→ Excerpted passage
● ● ● ●

Arve Henriksen – Cartography


Albums released near or in december tend to fall through the cracks of the end-of-year-list frenzy. They are not noticed in the year they are released and will not get through next year’s selection because they are released the year before.
Some of these albums deserve special attention to help them get noticed.
(Especially since a lot of music addicts strongly tend to focus on their peer-group’s lists which – in the end-  makes every one of them buy the same album collection..).

One of these titles is Arve Henriksen’s Cartography.
Trumpet player Arve Henriksen already gained some attention with precious albums on Rune Grammofon (Sakuteiki, Chiaroscuro and Strjon) and as a member of Supersilent (operating on the other side of the musical spectre, where ‘silent’ isn’t exactly the word that comes to mind ).

His latest, Cartography, released on ECM, is an amazing collection of thoughtful sounds. His trumpet playing sounds like Jon Hassell, the overall musical sound sounds like that of Nils Petter Molvaer (who’s trumpet playing, in turn, sounds like Jon Hassell).

Some of the musicians on Cartography album also played with Nils Petter Molvaer: Jan Bang, Eivind Aarset, for example. But there’s a difference…
Molvaer tends to connect to the outskirts of dance music – whereas Henriksen has more of a japanese rooted ‘Zen’ feeling in his music (especially on earlier albums like Sakuteiki).

● ● ● ●

Data entries
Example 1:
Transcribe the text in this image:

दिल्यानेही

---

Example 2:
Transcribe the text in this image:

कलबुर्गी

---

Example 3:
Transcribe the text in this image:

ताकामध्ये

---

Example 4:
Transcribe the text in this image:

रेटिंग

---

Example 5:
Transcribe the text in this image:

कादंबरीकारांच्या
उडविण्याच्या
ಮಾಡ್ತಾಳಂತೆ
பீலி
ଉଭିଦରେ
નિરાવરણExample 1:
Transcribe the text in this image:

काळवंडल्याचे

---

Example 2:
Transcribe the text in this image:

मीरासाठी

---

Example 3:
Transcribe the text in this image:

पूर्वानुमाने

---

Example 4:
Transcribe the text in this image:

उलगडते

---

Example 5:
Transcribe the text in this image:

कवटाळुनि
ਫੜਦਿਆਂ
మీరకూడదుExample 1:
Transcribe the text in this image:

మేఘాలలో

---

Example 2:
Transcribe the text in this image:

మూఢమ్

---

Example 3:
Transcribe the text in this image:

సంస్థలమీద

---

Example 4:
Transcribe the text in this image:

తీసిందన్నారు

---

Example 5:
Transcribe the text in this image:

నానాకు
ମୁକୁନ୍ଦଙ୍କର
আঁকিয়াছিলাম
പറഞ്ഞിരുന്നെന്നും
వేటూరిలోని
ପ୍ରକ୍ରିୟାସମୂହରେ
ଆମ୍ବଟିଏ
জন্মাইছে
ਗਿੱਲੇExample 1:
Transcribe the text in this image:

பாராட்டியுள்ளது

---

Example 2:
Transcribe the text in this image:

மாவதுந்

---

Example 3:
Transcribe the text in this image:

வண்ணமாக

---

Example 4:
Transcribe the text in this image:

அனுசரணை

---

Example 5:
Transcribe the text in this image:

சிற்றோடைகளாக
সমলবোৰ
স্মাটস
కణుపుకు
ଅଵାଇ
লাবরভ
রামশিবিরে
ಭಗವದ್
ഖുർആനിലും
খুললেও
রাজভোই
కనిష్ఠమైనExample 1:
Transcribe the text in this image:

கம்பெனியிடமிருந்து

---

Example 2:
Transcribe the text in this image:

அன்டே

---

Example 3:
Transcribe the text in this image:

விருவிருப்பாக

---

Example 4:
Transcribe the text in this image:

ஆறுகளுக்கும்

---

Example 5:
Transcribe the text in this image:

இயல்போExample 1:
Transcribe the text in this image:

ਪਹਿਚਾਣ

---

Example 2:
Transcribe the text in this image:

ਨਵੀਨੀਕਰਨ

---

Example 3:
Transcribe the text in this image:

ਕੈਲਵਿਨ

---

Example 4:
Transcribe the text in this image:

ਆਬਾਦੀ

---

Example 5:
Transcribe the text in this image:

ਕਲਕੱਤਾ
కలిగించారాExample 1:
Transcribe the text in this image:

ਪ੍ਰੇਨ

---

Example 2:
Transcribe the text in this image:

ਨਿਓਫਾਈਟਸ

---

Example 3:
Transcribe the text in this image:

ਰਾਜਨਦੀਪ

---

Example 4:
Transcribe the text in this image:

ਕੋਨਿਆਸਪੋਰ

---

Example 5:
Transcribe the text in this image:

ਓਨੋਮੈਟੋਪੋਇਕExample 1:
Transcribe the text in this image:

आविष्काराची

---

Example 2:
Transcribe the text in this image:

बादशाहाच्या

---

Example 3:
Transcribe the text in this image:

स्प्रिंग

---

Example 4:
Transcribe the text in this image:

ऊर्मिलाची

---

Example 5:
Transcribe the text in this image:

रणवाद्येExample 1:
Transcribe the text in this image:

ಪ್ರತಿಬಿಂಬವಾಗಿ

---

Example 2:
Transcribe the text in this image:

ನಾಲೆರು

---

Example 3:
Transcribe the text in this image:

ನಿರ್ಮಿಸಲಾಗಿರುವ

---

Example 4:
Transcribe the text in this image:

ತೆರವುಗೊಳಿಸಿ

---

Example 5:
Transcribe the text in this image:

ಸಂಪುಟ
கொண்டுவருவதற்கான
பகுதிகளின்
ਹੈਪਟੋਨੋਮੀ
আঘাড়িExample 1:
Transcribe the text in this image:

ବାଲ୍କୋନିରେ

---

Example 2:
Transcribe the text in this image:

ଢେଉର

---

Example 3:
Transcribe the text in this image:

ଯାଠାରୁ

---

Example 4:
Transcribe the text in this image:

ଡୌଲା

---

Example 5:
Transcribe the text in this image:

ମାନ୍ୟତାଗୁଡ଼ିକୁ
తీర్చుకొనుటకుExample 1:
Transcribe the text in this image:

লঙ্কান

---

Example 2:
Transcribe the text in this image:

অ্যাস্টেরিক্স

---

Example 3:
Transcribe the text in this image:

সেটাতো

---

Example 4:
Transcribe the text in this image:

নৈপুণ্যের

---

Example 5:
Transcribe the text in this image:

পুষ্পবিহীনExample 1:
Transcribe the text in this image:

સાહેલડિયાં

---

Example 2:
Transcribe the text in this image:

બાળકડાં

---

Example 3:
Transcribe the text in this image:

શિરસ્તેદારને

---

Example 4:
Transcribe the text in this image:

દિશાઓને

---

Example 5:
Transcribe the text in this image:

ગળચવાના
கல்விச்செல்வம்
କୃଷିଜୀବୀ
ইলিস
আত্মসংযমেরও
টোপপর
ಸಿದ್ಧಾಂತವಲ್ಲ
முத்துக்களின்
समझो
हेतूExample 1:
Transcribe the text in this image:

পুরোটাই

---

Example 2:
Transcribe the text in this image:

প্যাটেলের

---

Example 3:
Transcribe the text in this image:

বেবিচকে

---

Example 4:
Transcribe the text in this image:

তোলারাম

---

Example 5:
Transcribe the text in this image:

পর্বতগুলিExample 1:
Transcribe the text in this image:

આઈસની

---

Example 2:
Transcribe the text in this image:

● ● ● ●

→ Exercise
Can you return the review of Arve Henriksen's Cartography word for word, beginning at "Albums released near" and stopping after "comes to mind )."?

→ Your response
Albums released near or in december tend to fall through the cracks of the end-of-year-list frenzy. They are not noticed in the year they are released and will not get through next year’s selection because they are released the year before.
Some of these albums deserve special attention to help them get noticed.
(Especially since a lot of music addicts strongly tend to focus on their peer-group’s lists which – in the end-  makes every one of them buy the same album collection..).

One of these titles is Arve Henriksen’s Cartography.
Trumpet player Arve Henriksen already gained some attention with precious albums on Rune Grammofon (Sakuteiki, Chiaroscuro and Strjon) and as a member of Supersilent (operating on the other side of the musical spectre, where ‘silent’ isn’t exactly the word that comes to mind ).